I had the pleasure of attending and presenting at the 2013 CurateGear meeting held at the University of North Carolina at Chapel Hill on January 9, 2013. And what a good experience it was.
CurateGear is a somewhat unique experience because it focuses not on presentations, but on demonstrations. LIVE demonstrations. Every presenter gives a 5-minute presentation to the full group to introduce what tools and services they will be showing off. Then each presenter moves off to a room to do a lengthy demo, and the attendees can move between the demos. This happens many times during the day so everyone gets the opportunity to learn about a number of tools during the day.

I love this event structure.
I got to present two Library of Congress tools that are not visible to the community because we only use them only on-site – our Content Transfer Services and our QR Sampler. After a few moments of fear — Why is the Ubuntu laptop not communicating with the projector? Why is the CTS service taking so long to start up? — I gave live demos of both tools.
CTS is actually a suite of services that the Library has developed to receive, bag, inventory, run processing workflows, and perform basic audits on digital content files. The QR Sampler is a Library tool that is integrated with CTS to support the review (and acceptance or rejection) of newly digitized materials. There was a lot of interest in our releasing these tools as open source, which is gratifying! Both tools are highly integrated with the Library’s infrastructure, so this is not an overnight task to consider or accomplish.
Trevor Owens from NDIIPP gave a great demo of ViewShare. It’s extremely exciting to see the improvements in the interface, and especially the new Gallery View option for image collections.

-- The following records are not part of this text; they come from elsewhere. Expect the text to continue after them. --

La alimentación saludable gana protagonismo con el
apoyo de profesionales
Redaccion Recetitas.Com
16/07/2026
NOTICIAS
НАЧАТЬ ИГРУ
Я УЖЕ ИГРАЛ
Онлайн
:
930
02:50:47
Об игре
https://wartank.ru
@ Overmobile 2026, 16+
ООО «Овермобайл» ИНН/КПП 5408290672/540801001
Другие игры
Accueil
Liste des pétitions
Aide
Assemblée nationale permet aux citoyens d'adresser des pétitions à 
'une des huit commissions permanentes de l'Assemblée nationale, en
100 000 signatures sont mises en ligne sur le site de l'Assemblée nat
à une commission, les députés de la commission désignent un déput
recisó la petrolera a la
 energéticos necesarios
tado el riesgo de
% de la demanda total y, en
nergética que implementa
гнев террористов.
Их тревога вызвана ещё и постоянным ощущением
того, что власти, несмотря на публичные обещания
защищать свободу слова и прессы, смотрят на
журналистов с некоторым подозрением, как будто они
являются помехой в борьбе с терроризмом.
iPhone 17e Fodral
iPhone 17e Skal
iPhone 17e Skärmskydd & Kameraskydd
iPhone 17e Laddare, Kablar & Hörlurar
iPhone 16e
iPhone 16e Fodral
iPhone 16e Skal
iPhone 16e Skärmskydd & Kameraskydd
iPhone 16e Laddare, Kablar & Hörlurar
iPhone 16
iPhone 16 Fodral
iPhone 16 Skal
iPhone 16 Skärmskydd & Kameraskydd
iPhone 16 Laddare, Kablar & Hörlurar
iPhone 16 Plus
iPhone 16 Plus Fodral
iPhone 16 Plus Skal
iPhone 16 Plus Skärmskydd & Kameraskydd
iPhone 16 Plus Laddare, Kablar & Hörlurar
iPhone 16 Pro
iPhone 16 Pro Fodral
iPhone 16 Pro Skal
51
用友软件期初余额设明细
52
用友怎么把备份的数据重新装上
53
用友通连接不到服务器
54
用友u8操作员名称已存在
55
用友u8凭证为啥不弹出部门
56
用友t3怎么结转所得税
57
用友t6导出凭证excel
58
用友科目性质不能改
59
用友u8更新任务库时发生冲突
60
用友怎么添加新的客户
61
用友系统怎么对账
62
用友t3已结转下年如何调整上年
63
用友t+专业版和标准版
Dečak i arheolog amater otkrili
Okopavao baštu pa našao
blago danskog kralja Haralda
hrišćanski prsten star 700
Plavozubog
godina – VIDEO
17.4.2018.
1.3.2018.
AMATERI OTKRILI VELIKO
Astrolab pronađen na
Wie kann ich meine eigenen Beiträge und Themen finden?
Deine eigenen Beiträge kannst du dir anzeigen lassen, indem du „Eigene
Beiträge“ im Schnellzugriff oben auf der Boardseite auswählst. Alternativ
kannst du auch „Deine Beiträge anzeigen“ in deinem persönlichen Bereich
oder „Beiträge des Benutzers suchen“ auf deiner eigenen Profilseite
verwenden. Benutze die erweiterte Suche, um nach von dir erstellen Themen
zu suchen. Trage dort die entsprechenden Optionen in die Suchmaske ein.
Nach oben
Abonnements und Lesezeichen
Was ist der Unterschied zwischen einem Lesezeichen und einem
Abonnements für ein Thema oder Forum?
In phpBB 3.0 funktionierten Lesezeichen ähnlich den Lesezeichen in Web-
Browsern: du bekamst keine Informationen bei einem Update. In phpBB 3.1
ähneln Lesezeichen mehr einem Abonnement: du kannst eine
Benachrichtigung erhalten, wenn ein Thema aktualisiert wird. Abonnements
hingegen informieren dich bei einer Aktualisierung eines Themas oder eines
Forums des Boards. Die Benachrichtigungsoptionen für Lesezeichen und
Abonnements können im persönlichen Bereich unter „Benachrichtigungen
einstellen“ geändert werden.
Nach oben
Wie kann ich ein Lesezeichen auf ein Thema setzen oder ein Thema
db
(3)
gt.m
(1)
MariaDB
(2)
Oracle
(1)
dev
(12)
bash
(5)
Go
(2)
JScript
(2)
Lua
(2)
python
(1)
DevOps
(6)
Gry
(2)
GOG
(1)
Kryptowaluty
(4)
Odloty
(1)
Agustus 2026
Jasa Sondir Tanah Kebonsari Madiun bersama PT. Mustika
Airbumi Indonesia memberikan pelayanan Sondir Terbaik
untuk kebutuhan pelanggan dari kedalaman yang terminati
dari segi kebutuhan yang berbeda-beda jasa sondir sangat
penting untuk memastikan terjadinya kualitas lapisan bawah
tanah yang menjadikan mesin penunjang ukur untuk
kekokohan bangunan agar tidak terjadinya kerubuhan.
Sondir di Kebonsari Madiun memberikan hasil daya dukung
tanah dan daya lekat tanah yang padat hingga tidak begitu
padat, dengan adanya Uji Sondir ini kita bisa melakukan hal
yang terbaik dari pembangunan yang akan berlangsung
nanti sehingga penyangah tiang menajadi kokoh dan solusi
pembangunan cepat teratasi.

I saw a number of exciting presentations.
- ArchivesSpace
- Safety Deposit Box and Preservica
- Dryad Repository
- SAFE Archive
- Preservation Intent Statements at the National Library of Australia
- Preserving Virtual Worlds Game Curation Survey
- TRAC Self-Assessment using Drupal
- CINCH
- Tools for File Format Identification, Validation and Characterization
- Archivematica
- The Cabrinety Software Collection at Stanford University and NIST
- Curator’s Workbench
- BitCurator
- Crowdsourcing of Historical Names
- Digital Forensics in use at New York Public Library
I didn’t find links for everything I saw – if anyone has them, please post them to the comments section!
Comments
Saw where ArchivesSpace has released a new test version. Though I have yet to use it, the premise and options are promising. (Looking forward to testing it out.)